Quand nous habitions la Cité Hafnaoui à Jendouba, j’allais souvent méditer dans un coin tranquille à plusieurs dizaines de mètres de notre maison. Âgé d’à peine dix ans, je me sentais philosophe, prophète incompris même. Je choisissais donc un talus quelconque comme promontoire et regardais vers le Nord-est, en direction du Mont Rabiâa.
Un jour, alors que j’étais absorbé par mes pubères réflexions, je sentis quelque chose me chatouiller les pieds entre les mailles des sandales. C’était un essaim nombreux de fourmis noires qui se dirigeaient vers leur nid. Aucune d’entre elles ne me mordit, mais visiblement la position de mes pieds gênait leur orientation; ce qui en égara quelques unes qui ne tardèrent cependant pas à retrouver la file qui les devançait.

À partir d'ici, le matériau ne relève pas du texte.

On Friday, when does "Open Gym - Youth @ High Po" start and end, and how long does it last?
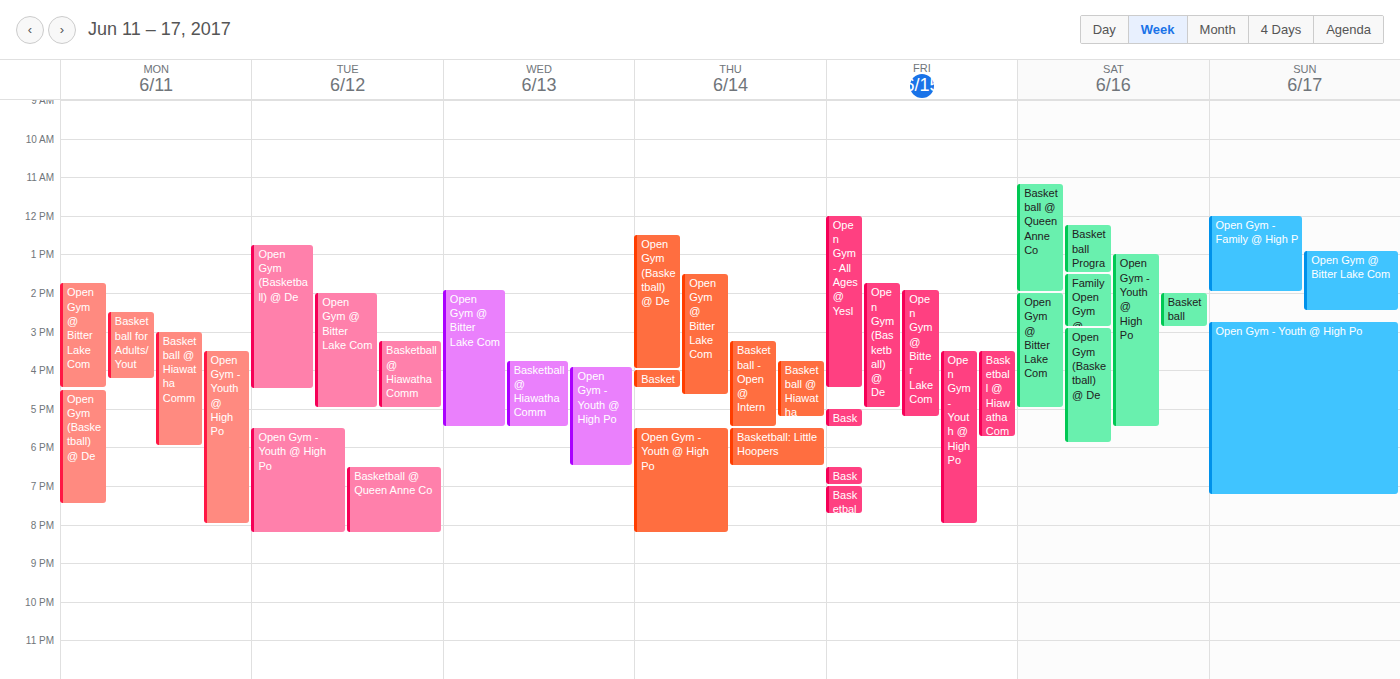
3:30 PM to 8:00 PM, 4 hours 30 minutes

Par je ne sais quel détour de contemplation, j’éprouvai le besoin à ce moment-là de suivre le mouvement de l’essaim vers sa fourmilière et je m’imaginai à l’intérieur même de cet abri. C’était sombre mais la lumière qui pénétrait par le petit trou d’ouverture me permettait de tout voir dans chaque coin du nid. En vérité, mon imagination féconde illuminait bien plus que la lueur du dehors ce voyage inédit au fond de la fourmilière. Que de dédales, que de tournants, que de galeries, que de ponts minuscules, que d’échangeurs aussi. Toutes les fourmis s’y retrouvaient néanmoins, au prix certes de quelques carambolages anodins. Les dizaines de milliers de pattes se confondaient un moment puis, comme par magie, l’écheveau apparemment inextricable se dénouait et la circulation des insectes se fluidifiait et se poursuivait presque sans le moindre accroc.
Les fourmis bougeaient, couraient, creusaient, se tâtaient, s’entraidaient, se nettoyaient, rangeaient, allaient et venaient sans cesse et dans toutes les directions. La colonie entière s’affairait sans donner de signe de fatigue. Une reine pondeuse focalisait presque toutes les activités : car l’avenir de la fourmilière dépendait d’elle seule ! Elle était d’une taille nettement supérieure et semblait mieux voir que toutes les autres fourmis. Je sentis même qu’elle me toisait et qu’elle commençait à se déplacer dans ma direction. Sa démarche lente mais ferme me donna quelques frissons au début, mais je me ressaisis et me préparai à affronter le gigantesque insecte. Toute la colonie m’encercla alors en quelques secondes. Soudainement immobilisé, je me résignai à ce sort et attendis que la reine commençât à me dévorer.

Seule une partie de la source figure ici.